Macht ein Verfahren die Angeklagten nicht erst recht zu Märtyrern? In den Niederlanden nutzte der Rechtspopulist Geert Wilders ein Verfahren gegen ihn für seine Zwecke.

Ein strafrechtliches Verfahren erlaubt es dem Angeklagten, sich als Opfer zu inszenieren, das ist richtig. Aber dieses Risiko ist in Kauf zu nehmen. Der Rechtsstaat kann deswegen nicht auf Strafverfolgung verzichten. In der öffentlichen Debatte ist zu thematisieren, dass hier ein Angriff auf die Grundfesten unseres Gemeinwesens sanktioniert wurde.

Deutschlands Auseinandersetzung mit seiner NS-Vergangenheit gilt weltweit als vorbildlich. Warum sehen Sie da noch Defizite im Umgang mit Rassismus?

Der Nationalsozialismus hat vor Augen geführt, wohin ein extremer Rassismus führen kann. Das Selbstverständnis der Bundesrepublik gründet auf der Abgrenzung zu diesem Unrechtsregime. Gleichzeitig ist der Blick darauf verengt. Zeitgenössische Formen des Rassismus, die in der ganzen Gesellschaft verbreitet sind, sind deshalb schwieriger zu überwinden. Hinzu kommt die fehlende Aufarbeitung der eigenen kolonialen Vergangenheit.

Wie bewerten Sie die Debatte um das NPD-Verbot?

In unserer wehrhaften Demokratie können Parteien, die aktiv unsere freiheitlich-demokratische Grundordnung bekämpfen, verboten werden. Aber der Kampf gegen Rassismus darf nicht darauf verengt werden. Das sieht man an der Aufklärung der NSU-Mordserie: Warum gibt es Ermittlungsroutinen, bei denen automatisch das Opfer einer Tat, wenn es ein Migrant ist, in den Blick der Behörden gerät? Das spiegelt die Vorstellung wider, dass bestimmten Minderheiten bestimmte Straftaten zuzuordnen seien.

Wie bewerten Sie die Aufarbeitung der NSU-Affäre?

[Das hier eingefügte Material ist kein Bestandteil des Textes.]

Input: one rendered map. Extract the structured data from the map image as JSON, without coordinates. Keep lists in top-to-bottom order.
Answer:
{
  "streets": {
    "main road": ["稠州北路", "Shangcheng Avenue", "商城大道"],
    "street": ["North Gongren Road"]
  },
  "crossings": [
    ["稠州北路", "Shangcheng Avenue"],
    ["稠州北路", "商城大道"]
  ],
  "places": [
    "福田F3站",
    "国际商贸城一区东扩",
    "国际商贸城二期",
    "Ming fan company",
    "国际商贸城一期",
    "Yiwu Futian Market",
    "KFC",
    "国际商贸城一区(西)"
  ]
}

Der Fokus in den Untersuchungsausschüssen liegt auf dem Umgang mit V-Leuten und dem Informationsaustausch. Deshalb betreffen die Lösungen, die diskutiert werden, nur diesen Bereich. Die Frage, warum ein rassistisches Motiv der Morde vorschnell ausgeschlossen wurde, ist bislang noch offen. Mein Wunsch wäre, dass sich der neue Bundestag damit beschäftigt - und daraus dann Konsequenzen für die Polizeiarbeit zieht.

Warum ist Rassismus bislang kaum ein Thema beim //:Integrationsgipfel?

Migrantenselbstorganisationen fordern das schon lange - und meiner Meinung nach zu Recht. Ich hoffe, dass das aufgegriffen wird. Denn Fragen der Integration sind nicht losgelöst von Fragen des Rassismus und Diskriminierung zu behandeln.